Após vídeo-denúncia de Felca, Câmara pretende pautar projetos para proteção de crianças na internet

ago 12, 2025 by

O presidente da Câmara dos Deputados, Hugo Motta (Republicanos-PB), anunciou que pretende colocar em pauta, ainda nesta semana, projetos voltados à proteção de crianças e adolescentes no ambiente digital. A iniciativa foi motivada pela repercussão do vídeo-denúncia “Adultização”, produzido pelo influenciador Felipe Bressanim Pereira, conhecido como Felca, que expôs casos de exploração comercial e sexualização precoce de menores (crianças) na internet e nas redes sociais.
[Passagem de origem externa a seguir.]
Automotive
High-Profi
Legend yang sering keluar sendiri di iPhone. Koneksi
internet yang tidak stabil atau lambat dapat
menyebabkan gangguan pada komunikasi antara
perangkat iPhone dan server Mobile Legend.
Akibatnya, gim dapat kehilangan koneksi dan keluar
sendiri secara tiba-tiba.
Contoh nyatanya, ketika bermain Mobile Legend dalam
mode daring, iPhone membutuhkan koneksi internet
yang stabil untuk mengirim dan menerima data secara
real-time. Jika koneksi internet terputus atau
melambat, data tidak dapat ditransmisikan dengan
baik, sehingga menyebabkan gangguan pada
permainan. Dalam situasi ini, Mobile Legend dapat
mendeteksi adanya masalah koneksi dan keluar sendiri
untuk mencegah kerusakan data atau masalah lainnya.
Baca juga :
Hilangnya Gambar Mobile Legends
O vídeo-denúncia de Felca foi postado no YouTube, sem monetização, e que já conta com mais de 25 milhões de visualizações.

Publicado em 6 de agosto, o conteúdo de 50 minutos trouxe relatos de ausência de moderação, violação de direitos de privacidade e exposição de jovens em situações de abuso. “Esse é um tema urgente, que toca no coração da nossa sociedade. Na Câmara, há uma série de projetos importantes sobre o assunto. Nesta semana, vamos pautar e enfrentar essa discussão”, afirmou Motta.

Nesta segunda-feira, 11, deputada federal Dandara (PT-MG) também defendeu que a votação avance. Para ela, a regulamentação das redes sociais e a responsabilização das plataformas são medidas indispensáveis. “O algoritmo não é neutro. Ele sabe que esse tipo de conteúdo e de comportamento existe nas redes sociais. Nós precisamos avançar urgentemente na regulamentação das redes, na responsabilização das plataformas”, declarou.

Apoio ao PL 2628/2022
A Data Privacy Brasil manifestou apoio ao Projeto de Lei 2628/2022, que tramita na Câmara e estabelece obrigações para empresas de tecnologia na criação de sistemas mais protetivos a crianças e adolescentes. A proposta é baseada no Estatuto da Criança e do Adolescente (ECA), no Marco Civil da Internet e na Lei Geral de Proteção de Dados (LGPD).

A entidade alerta que eventuais regimes de urgência não devem fragilizar o texto, que prevê restrições à criação de perfis comportamentais de crianças e proibição do uso de dados grupais e coletivos para fins comerciais. O projeto busca conter a chamada exploração algorítmica e a mercantilização da infância no ambiente digital.

Normas já existentes e responsabilidade compartilhada
Segundo a Resolução nº 245/2024 do Conselho Nacional dos Direitos da Criança e do Adolescente (Conanda), a garantia de direitos no ambiente digital é de responsabilidade conjunta do poder público, famílias, sociedade e empresas provedoras de produtos e serviços digitais. A norma reforça a prioridade absoluta, prevista no artigo 227 da Constituição Federal, para proteção da infância.

Para a Data Privacy Brasil, a regulamentação deve ser explícita sobre segurança contra intimidação, abuso e exploração comercial. “Entendemos que este é um tema suprapartidário e que necessita do apoio dos parlamentares de diferentes espectros ideológicos”, destacou a organização.